PWV is an intermediate measure of CV risk, with higher velocities being associated with increased risk. Secondary outcomes included the extent of abdominal aortic calcification (AAC) as measured on CT scans at baseline and at study endpoint.
On study entry, the mean PWV was high, at 10.8 m/s, and 81.3% of patients showed evidence of AAC, both signs that participants were at extremely high risk for CV events.
“At 96 weeks, PWV adjusted for baseline values…did not differ significantly between groups, with a difference of +0.6…m/s,” the IMPROVE-CKD investigators observe.
Similarly, mean AAC scores between the two groups were not significantly different at 96 weeks, with 88% of patients in the lanthanum group showing evidence of AAC at study endpoint compared with 79% of those who received placebo.
Furthermore, no differences in either serum phosphate level or 24-hour urinary phosphate excretion were observed between the two groups at the same point of assessment.
Nor were there any between-group differences in levels of fibroblast growth factor 23 (FGF23) or other serum or urinary markers of bone and mineral metabolism. The authors point out that hyperphosphatemia is associated with increased FGF23, arterial calcification, and CV mortality, suggesting that FGF23 could be a potential therapeutic target to reduce CV morbidity and mortality in CKD patients.
Kidney function, as reflected by eGFR, was almost identical between the two groups at study endpoint as well.

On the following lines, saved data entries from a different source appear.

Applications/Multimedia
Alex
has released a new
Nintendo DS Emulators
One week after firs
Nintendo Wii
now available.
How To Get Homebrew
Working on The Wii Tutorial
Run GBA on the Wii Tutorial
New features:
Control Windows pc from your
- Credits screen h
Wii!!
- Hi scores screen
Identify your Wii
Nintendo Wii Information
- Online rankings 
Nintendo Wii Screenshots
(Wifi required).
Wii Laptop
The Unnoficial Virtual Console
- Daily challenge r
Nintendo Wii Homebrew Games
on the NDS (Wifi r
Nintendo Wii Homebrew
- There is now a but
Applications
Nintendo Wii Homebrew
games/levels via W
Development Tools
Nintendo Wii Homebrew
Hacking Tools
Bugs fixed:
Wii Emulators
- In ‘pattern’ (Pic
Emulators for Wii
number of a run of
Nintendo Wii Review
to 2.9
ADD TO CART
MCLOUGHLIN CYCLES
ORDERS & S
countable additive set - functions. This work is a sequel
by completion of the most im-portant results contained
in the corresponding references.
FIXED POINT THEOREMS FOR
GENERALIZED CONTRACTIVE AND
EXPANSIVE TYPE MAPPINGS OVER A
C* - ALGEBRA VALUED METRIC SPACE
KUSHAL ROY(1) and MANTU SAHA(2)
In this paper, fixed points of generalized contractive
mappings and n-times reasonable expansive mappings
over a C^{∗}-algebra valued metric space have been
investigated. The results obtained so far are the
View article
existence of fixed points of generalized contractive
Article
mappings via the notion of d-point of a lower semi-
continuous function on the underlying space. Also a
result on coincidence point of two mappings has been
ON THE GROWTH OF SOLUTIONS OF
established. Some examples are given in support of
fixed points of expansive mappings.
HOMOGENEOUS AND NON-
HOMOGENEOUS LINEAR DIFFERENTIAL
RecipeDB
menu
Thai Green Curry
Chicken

The only difference between the two groups at 96 weeks was in serum phosphate levels, which were significantly lower by a difference of 0.09 mmol/L in the lanthanum group compared with the group that received placebo (P = .03), the authors point out.
The potential benefits of phosphate-lowering therapy for CKD patients not yet receiving dialysis have yet to be demonstrated, say the investigators. They describe several previous trials that failed in this regard.
“These studies, and our results, do not support the use of phosphate binders in the nondialysis CKD population with normophosphatemia or mild hyperphosphatemia,” Touissant and colleagues conclude.
Xi also points out that in his own experience, the lack of effect from treatment with lanthanum came at a cost of a high pill burden and “substantial” gastrointestinal side effects. These side effects made it difficult for study participants to comply with the regimen.
“It seems implausible that if [our study] participants could not adhere to binders in a carefully conducted clinical trial with frequent follow-up and contact with study staff, all designed to promote adherence, that binders would ultimately prove efficacious when prescribed in routine clinical practice,” Xi writes.
“And the high pill burden induced by binders may lead to lower adherence to other medications with proven efficacy, such as angiotensin-converting enzyme inhibitors or sodium-glucose cotransporter 2 inhibitors,” he emphasizes.
The study was sponsored by the University of Queensland and was funded in part by Shire. Touissant and Xi have disclosed no relevant financial relationships.